Wow.... for those that went what did you think of the lines to get in? 

I saw guys wanting $1400 for $650 DPMs! Guys were literally buying ammo by the two wheelers fulls and there were waiting lists for the two wheelers!


----------



## Ted Dressel (Dec 16, 2006)

Why buy all that ammo world ended Fri.When people freak out like that thats what drives up the cost of ammo.The dealers are laughing all the way to the bank.I can see buying a AR but not that much ammo at one time.


----------



## Bowhunter57 (Feb 9, 2011)

About a month or so after Obama got elected, in '08, the same thing happened. I'm not sure how to feel about this...kinda silly in one way, but on the other hand, once you've got all the ammo, ARs, AKs, etc. you got 'em.

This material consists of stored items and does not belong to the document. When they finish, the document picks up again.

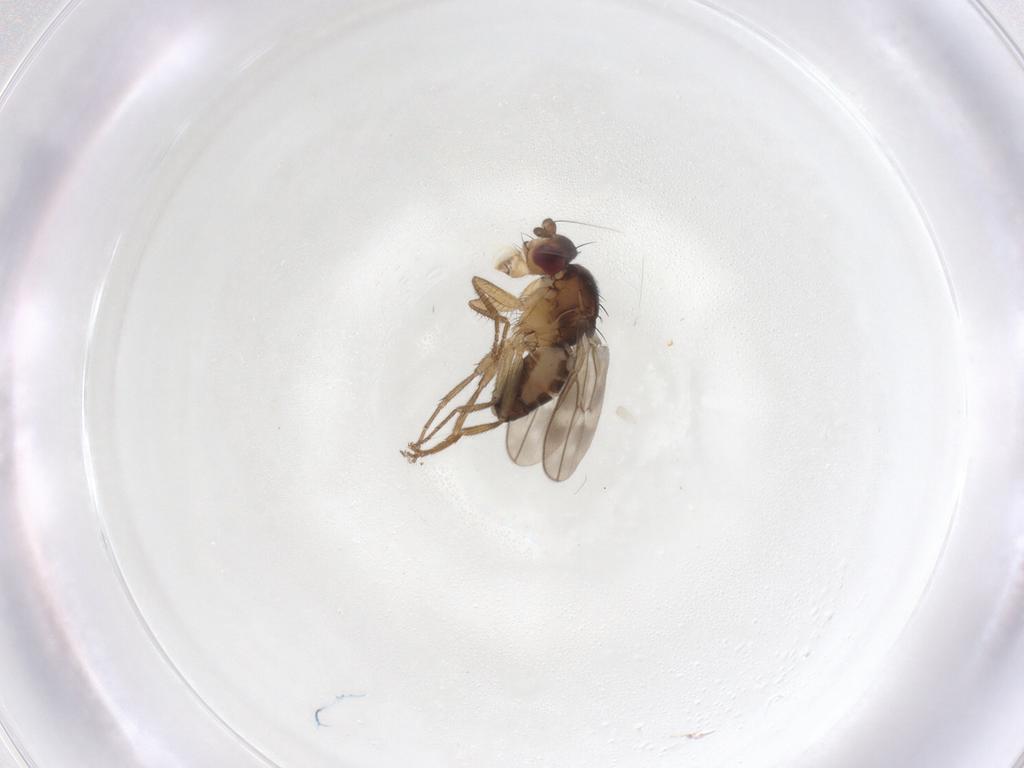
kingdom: Animalia
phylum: Arthropoda
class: Insecta
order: Diptera
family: Sphaeroceridae
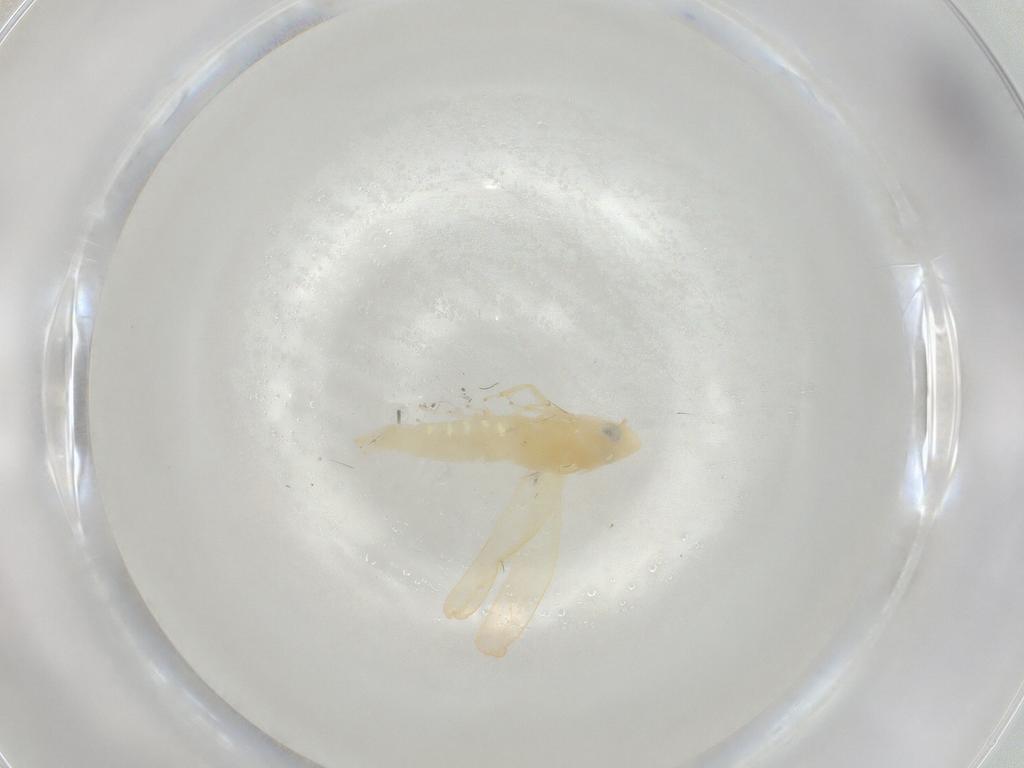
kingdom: Animalia
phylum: Arthropoda
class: Insecta
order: Hemiptera
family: Cicadellidae
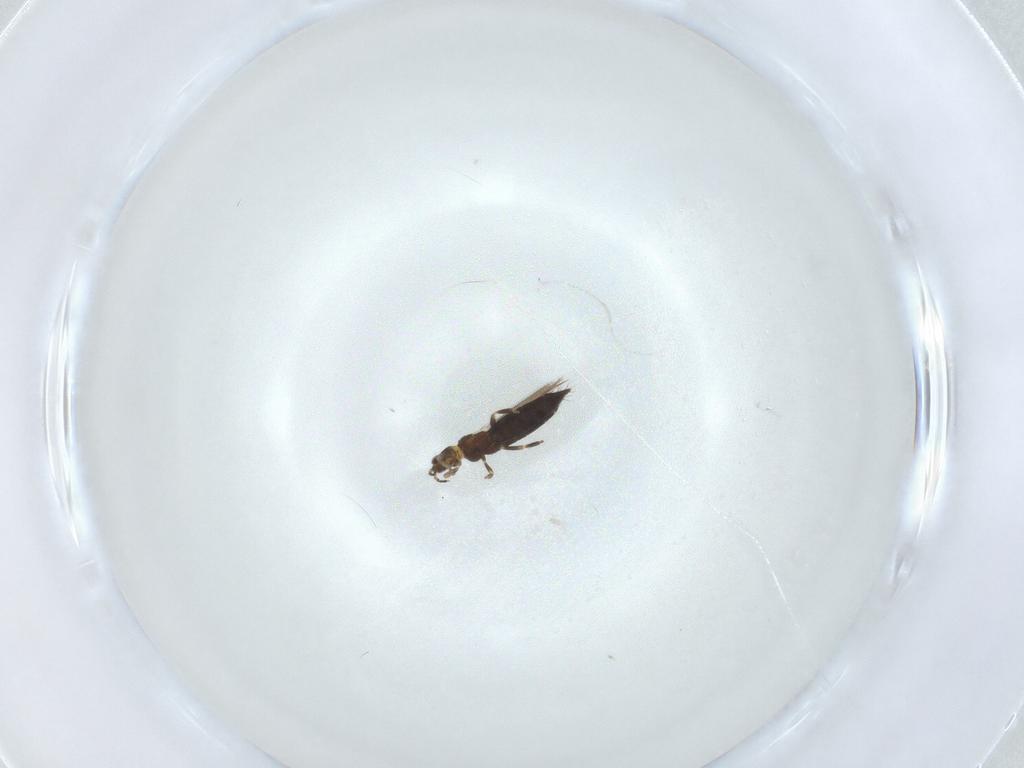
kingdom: Animalia
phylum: Arthropoda
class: Insecta
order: Thysanoptera
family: Thripidae
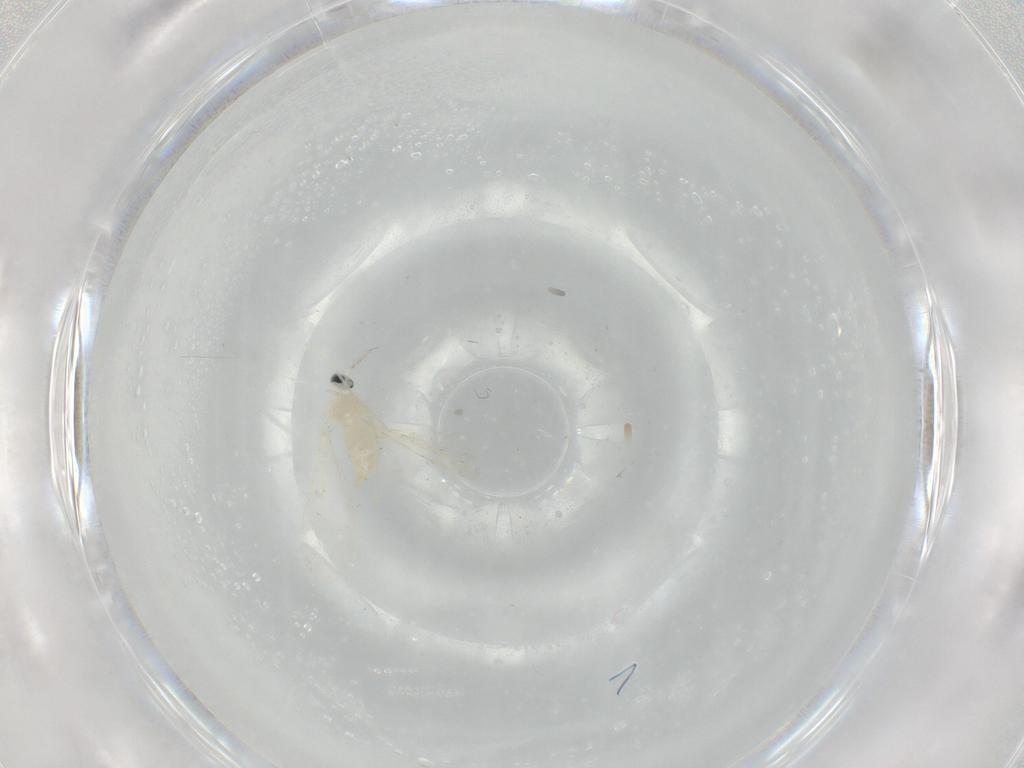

I certainly wouldn't want to be shopping for an AR to go coyote hunting, as the prices would be off the chart. 

It's kinda like when it snows, here in Ohio. People that's lived here all their lives act like they just moved here from Florida and go out and buy all the milk, bread, meat and bottled water. Nuts! 

Bowhunter57


----------



## jlami (Jan 28, 2011)

I don't think much is gonna change from this... Not as far as availability of firearms. Maybe I'm wrong.

posted using Outdoor Hub Campfire


----------



## Ted Dressel (Dec 16, 2006)

I just think people are going overboard with it.I was talking to my son today and he said in 1994 the ban only won by a couple of votes.And that was with a dominate democrate congress.Now we have more progun in there so if anything it will change the mag. cap.


----------



## Smallmouth Crazy (Apr 4, 2006)

I figured that place would be a zoo, all the online outlets are out(websites crashed) and people are panicing big time. I seen a link to gunbroker the other day were 100 PMags sold for just under $7600.


----------



## TomC (Aug 14, 2007)

Hey now, i bought an ar for a coyote gun! I did it smart, got two complete decked out rock river lowers with all kinds a goodies, one was 425 the other was 455. I had them shipped in from N.Y from the same shop. The uppers are on order from RRA, the one is a varmit upper that ran 714 the other is an m4/flattop setup that ran 550. 

I got luck thou, as i ordered all this the day before the mass chaos began. Only issue in having is finding 1 usgi 20rd mag, and 3 usgi 30rd mags oh and hunting ammo.


----------